Find every line below that contains the word "ComponentScan" and copy it out.

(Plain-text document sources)
===============

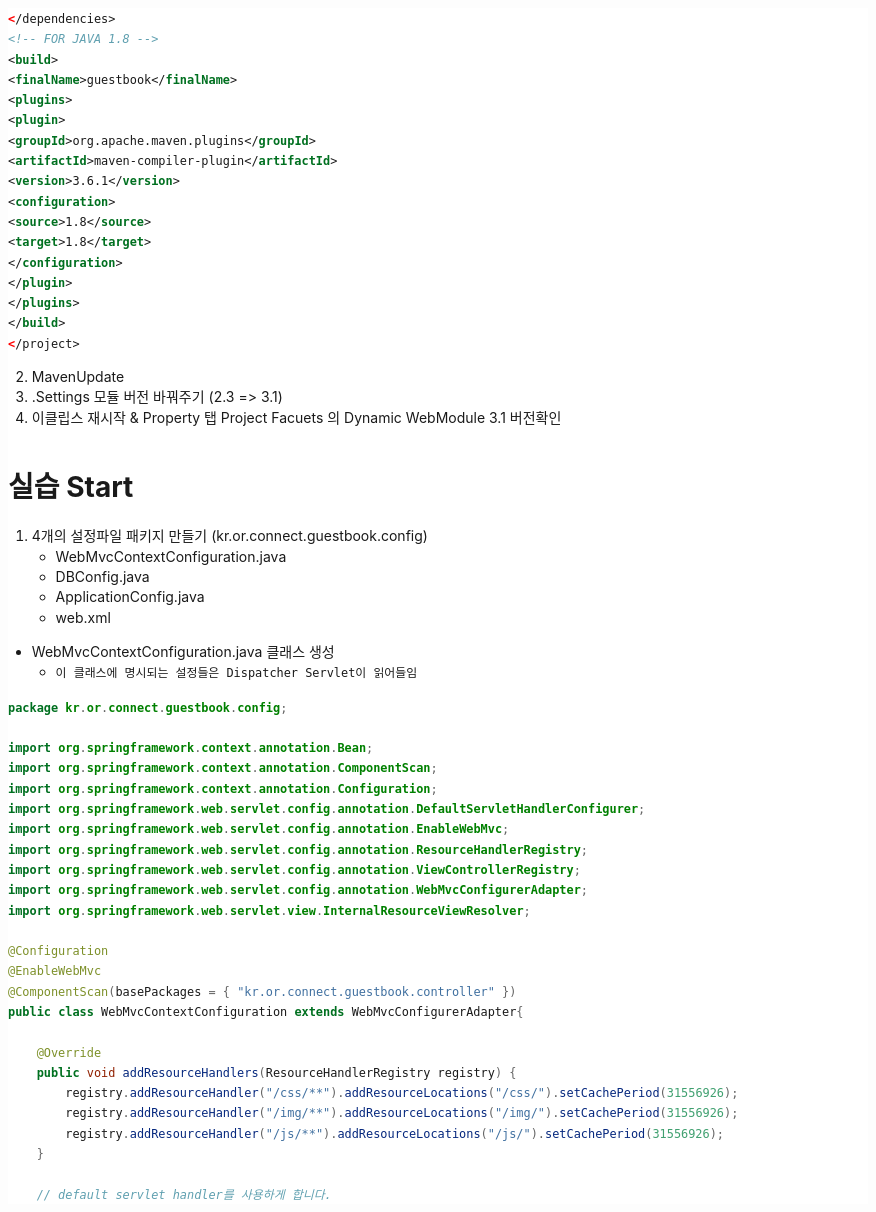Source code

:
 ```xml
</dependencies>
<!-- FOR JAVA 1.8 -->
<build>
<finalName>guestbook</finalName>
<plugins>
<plugin>
<groupId>org.apache.maven.plugins</groupId>
<artifactId>maven-compiler-plugin</artifactId>
<version>3.6.1</version>
<configuration>
<source>1.8</source>
<target>1.8</target>
</configuration>
</plugin>
</plugins>
</build>
</project>
```

2. MavenUpdate
3. .Settings 모듈 버전 바꿔주기 (2.3 => 3.1)
4. 이클립스 재시작 & Property 탭 Project Facuets 의 Dynamic WebModule 3.1 버전확인


# 실습 Start

1. 4개의 설정파일 패키지 만들기 (kr.or.connect.guestbook.config)
    - WebMvcContextConfiguration.java
    - DBConfig.java
    - ApplicationConfig.java
    - web.xml

- WebMvcContextConfiguration.java 클래스 생성
    - `이 클래스에 명시되는 설정들은 Dispatcher Servlet이 읽어들임`

```java
package kr.or.connect.guestbook.config;

import org.springframework.context.annotation.Bean;
import org.springframework.context.annotation.ComponentScan;
import org.springframework.context.annotation.Configuration;
import org.springframework.web.servlet.config.annotation.DefaultServletHandlerConfigurer;
import org.springframework.web.servlet.config.annotation.EnableWebMvc;
import org.springframework.web.servlet.config.annotation.ResourceHandlerRegistry;
import org.springframework.web.servlet.config.annotation.ViewControllerRegistry;
import org.springframework.web.servlet.config.annotation.WebMvcConfigurerAdapter;
import org.springframework.web.servlet.view.InternalResourceViewResolver;

@Configuration
@EnableWebMvc
@ComponentScan(basePackages = { "kr.or.connect.guestbook.controller" })
public class WebMvcContextConfiguration extends WebMvcConfigurerAdapter{

    @Override
    public void addResourceHandlers(ResourceHandlerRegistry registry) {
        registry.addResourceHandler("/css/**").addResourceLocations("/css/").setCachePeriod(31556926);
        registry.addResourceHandler("/img/**").addResourceLocations("/img/").setCachePeriod(31556926);
        registry.addResourceHandler("/js/**").addResourceLocations("/js/").setCachePeriod(31556926);
    }
 
    // default servlet handler를 사용하게 합니다.
```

===============

▸ **Output**:
import org.springframework.context.annotation.ComponentScan;
@ComponentScan(basePackages = { "kr.or.connect.guestbook.controller" })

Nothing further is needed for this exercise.